• [Given entries]
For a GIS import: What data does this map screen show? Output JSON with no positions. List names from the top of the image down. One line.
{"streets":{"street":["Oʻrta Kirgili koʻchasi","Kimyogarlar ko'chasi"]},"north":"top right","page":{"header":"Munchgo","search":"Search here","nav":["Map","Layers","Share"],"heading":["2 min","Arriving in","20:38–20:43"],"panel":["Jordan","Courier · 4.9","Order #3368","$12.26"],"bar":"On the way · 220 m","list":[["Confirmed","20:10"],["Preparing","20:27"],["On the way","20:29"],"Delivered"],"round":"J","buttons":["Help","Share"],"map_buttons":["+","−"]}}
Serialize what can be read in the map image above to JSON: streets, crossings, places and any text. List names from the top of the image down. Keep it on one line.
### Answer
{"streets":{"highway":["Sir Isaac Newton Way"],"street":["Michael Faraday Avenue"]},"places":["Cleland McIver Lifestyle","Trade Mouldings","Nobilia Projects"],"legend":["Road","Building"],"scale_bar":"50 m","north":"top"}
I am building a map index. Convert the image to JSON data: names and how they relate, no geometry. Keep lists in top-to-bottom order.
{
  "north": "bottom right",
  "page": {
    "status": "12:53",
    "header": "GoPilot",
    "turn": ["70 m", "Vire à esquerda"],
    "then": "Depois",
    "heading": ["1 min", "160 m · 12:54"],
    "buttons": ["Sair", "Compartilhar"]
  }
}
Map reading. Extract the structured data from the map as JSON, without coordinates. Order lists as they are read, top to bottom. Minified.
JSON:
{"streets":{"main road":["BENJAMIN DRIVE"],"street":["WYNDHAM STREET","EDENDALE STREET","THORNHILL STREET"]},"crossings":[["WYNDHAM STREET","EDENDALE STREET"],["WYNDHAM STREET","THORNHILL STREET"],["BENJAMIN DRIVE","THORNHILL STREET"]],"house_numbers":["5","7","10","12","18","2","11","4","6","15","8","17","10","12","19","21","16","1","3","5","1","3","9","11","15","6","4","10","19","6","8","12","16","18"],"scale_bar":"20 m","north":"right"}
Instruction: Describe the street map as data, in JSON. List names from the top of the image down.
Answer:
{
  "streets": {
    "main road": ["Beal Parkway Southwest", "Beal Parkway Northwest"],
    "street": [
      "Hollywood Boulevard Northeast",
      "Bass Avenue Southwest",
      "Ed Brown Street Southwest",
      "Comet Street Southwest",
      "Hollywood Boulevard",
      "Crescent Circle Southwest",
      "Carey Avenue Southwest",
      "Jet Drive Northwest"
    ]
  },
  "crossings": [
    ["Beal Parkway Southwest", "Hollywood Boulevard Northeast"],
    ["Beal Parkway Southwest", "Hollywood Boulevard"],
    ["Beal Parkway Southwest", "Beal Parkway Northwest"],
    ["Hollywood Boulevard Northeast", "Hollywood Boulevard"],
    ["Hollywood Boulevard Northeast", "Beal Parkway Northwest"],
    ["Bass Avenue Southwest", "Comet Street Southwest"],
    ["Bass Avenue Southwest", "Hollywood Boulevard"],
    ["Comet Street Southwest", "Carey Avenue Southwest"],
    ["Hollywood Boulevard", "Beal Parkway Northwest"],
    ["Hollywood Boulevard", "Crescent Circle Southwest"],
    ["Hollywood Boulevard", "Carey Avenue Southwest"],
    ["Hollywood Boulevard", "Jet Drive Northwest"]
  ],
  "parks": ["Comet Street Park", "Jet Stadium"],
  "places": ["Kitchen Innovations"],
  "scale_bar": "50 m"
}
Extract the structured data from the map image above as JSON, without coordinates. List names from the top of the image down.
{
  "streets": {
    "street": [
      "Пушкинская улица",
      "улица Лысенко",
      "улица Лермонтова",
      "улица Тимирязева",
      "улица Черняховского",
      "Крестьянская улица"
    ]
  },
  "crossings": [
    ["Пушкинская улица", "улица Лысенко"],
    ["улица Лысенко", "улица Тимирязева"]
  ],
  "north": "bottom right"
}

• [About this task] When you repeat the data, keep each line exactly as given.

• [Exercise solution]
For a GIS import: What data does this map screen show? Output JSON with no positions. List names from the top of the image down. One line.
{"streets":{"street":["Oʻrta Kirgili koʻchasi","Kimyogarlar ko'chasi"]},"north":"top right","page":{"header":"Munchgo","search":"Search here","nav":["Map","Layers","Share"],"heading":["2 min","Arriving in","20:38–20:43"],"panel":["Jordan","Courier · 4.9","Order #3368","$12.26"],"bar":"On the way · 220 m","list":[["Confirmed","20:10"],["Preparing","20:27"],["On the way","20:29"],"Delivered"],"round":"J","buttons":["Help","Share"],"map_buttons":["+","−"]}}
Serialize what can be read in the map image above to JSON: streets, crossings, places and any text. List names from the top of the image down. Keep it on one line.
### Answer
{"streets":{"highway":["Sir Isaac Newton Way"],"street":["Michael Faraday Avenue"]},"places":["Cleland McIver Lifestyle","Trade Mouldings","Nobilia Projects"],"legend":["Road","Building"],"scale_bar":"50 m","north":"top"}
I am building a map index. Convert the image to JSON data: names and how they relate, no geometry. Keep lists in top-to-bottom order.
{
  "north": "bottom right",
  "page": {
    "status": "12:53",
    "header": "GoPilot",
    "turn": ["70 m", "Vire à esquerda"],
    "then": "Depois",
    "heading": ["1 min", "160 m · 12:54"],
    "buttons": ["Sair", "Compartilhar"]
  }
}
Map reading. Extract the structured data from the map as JSON, without coordinates. Order lists as they are read, top to bottom. Minified.
JSON:
{"streets":{"main road":["BENJAMIN DRIVE"],"street":["WYNDHAM STREET","EDENDALE STREET","THORNHILL STREET"]},"crossings":[["WYNDHAM STREET","EDENDALE STREET"],["WYNDHAM STREET","THORNHILL STREET"],["BENJAMIN DRIVE","THORNHILL STREET"]],"house_numbers":["5","7","10","12","18","2","11","4","6","15","8","17","10","12","19","21","16","1","3","5","1","3","9","11","15","6","4","10","19","6","8","12","16","18"],"scale_bar":"20 m","north":"right"}
Instruction: Describe the street map as data, in JSON. List names from the top of the image down.
Answer:
{
  "streets": {
    "main road": ["Beal Parkway Southwest", "Beal Parkway Northwest"],
    "street": [
      "Hollywood Boulevard Northeast",
      "Bass Avenue Southwest",
      "Ed Brown Street Southwest",
      "Comet Street Southwest",
      "Hollywood Boulevard",
      "Crescent Circle Southwest",
      "Carey Avenue Southwest",
      "Jet Drive Northwest"
    ]
  },
  "crossings": [
    ["Beal Parkway Southwest", "Hollywood Boulevard Northeast"],
    ["Beal Parkway Southwest", "Hollywood Boulevard"],
    ["Beal Parkway Southwest", "Beal Parkway Northwest"],
    ["Hollywood Boulevard Northeast", "Hollywood Boulevard"],
    ["Hollywood Boulevard Northeast", "Beal Parkway Northwest"],
    ["Bass Avenue Southwest", "Comet Street Southwest"],
    ["Bass Avenue Southwest", "Hollywood Boulevard"],
    ["Comet Street Southwest", "Carey Avenue Southwest"],
    ["Hollywood Boulevard", "Beal Parkway Northwest"],
    ["Hollywood Boulevard", "Crescent Circle Southwest"],
    ["Hollywood Boulevard", "Carey Avenue Southwest"],
    ["Hollywood Boulevard", "Jet Drive Northwest"]
  ],
  "parks": ["Comet Street Park", "Jet Stadium"],
  "places": ["Kitchen Innovations"],
  "scale_bar": "50 m"
}
Extract the structured data from the map image above as JSON, without coordinates. List names from the top of the image down.
{
  "streets": {
    "street": [
      "Пушкинская улица",
      "улица Лысенко",
      "улица Лермонтова",
      "улица Тимирязева",
      "улица Черняховского",
      "Крестьянская улица"
    ]
  },
  "crossings": [
    ["Пушкинская улица", "улица Лысенко"],
    ["улица Лысенко", "улица Тимирязева"]
  ],
  "north": "bottom right"
}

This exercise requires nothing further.